#### [Extracted text]
[start]

NADM Data Model Design Team Meeting Notes

November 13-14, 2000, Reno, NV

 

 

Attendees: Éric Boisvert (GSC), Boyan Brodaric (GSC), Simon Cox (CSIRO), Peter Davenport (GSC), Jordan Hastings (UCSB), Murray Journeay (GSC), Bruce Johnson (USGS), Rob Krumm (IGS), Jim McDonald (OGS), Steve Richard (AGS), Peter Schweitzer (USGS), Ron Wahl (USGS), Jerry Weisenfluh (KGS).

 

13 November 2000

·        Boyan Brodaric

Goals: our purpose is to develop criteria for evaluating and refining the data model. How:

(1) Establish data model requirements with scenarios or use-cases; (2) Develop public document; (3) Use requirements to evaluate the data model(s).

Method: Deconstruct SLTT queries: categorize, generalizeàscenariosà require. document.

[end]

#### [Data listing]
[start]

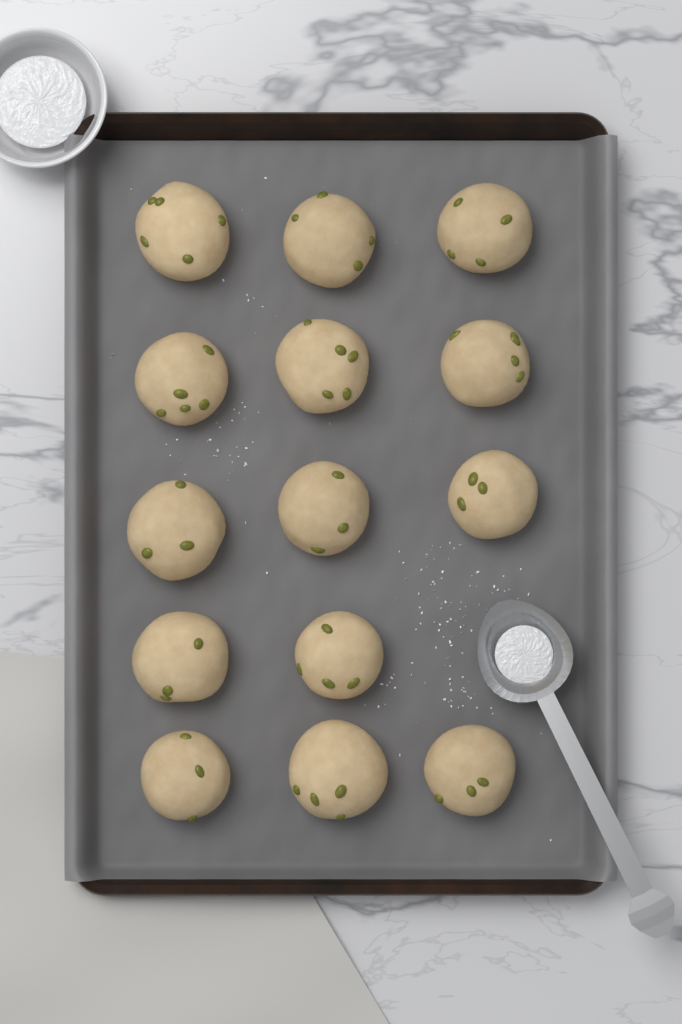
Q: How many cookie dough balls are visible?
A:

[end]
[start]

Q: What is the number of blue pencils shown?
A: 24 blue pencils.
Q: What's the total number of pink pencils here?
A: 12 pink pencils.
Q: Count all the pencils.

[end]
[start]

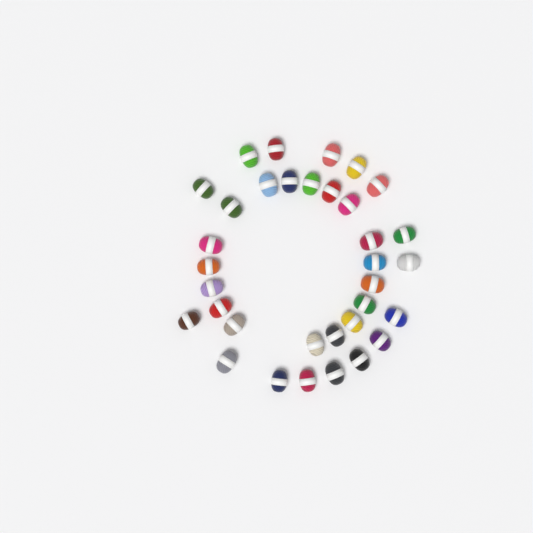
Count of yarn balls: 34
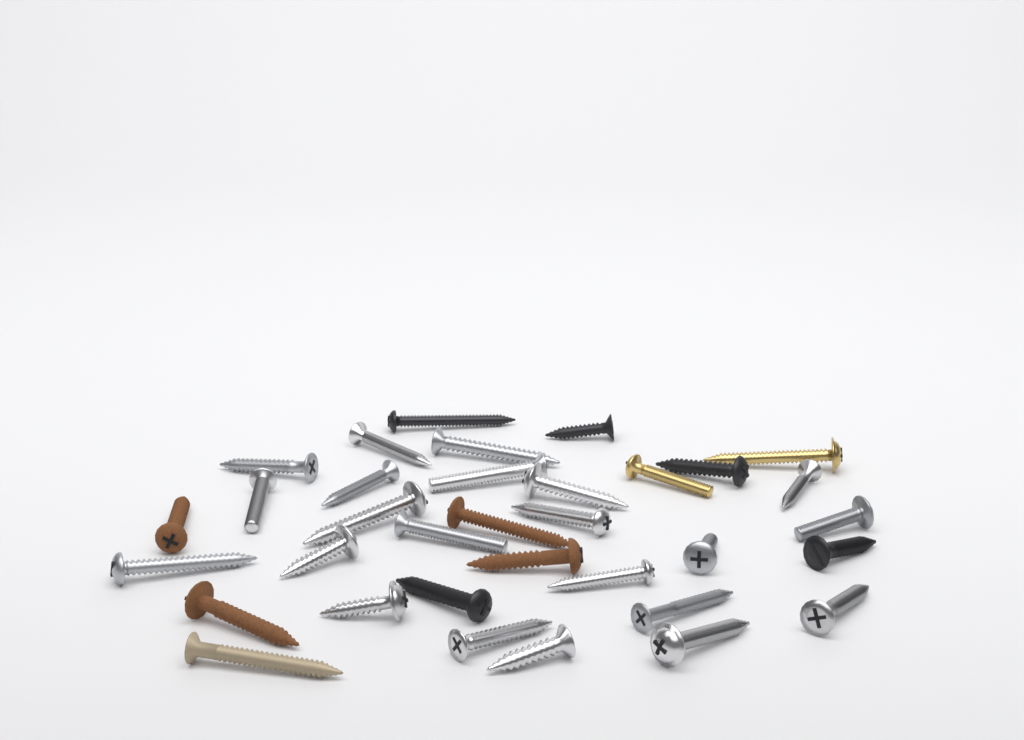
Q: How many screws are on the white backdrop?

[end]

#### [Tasks to carry out]
- A) According to the meeting notes, in what city and on what dates did the NADM Data Model Design Team meet?
- B) From the meeting notes, reproduce the part that opens with the words containing "13 November 2000" and closes with "generalizeàscenariosà require. document.".

#### [Expected results]
- A) Reno, NV, on November 13-14, 2000.

- B)
13 November 2000

·        Boyan Brodaric

Goals: our purpose is to develop criteria for evaluating and refining the data model. How:

(1) Establish data model requirements with scenarios or use-cases; (2) Develop public document; (3) Use requirements to evaluate the data model(s).

Method: Deconstruct SLTT queries: categorize, generalizeàscenariosà require. document.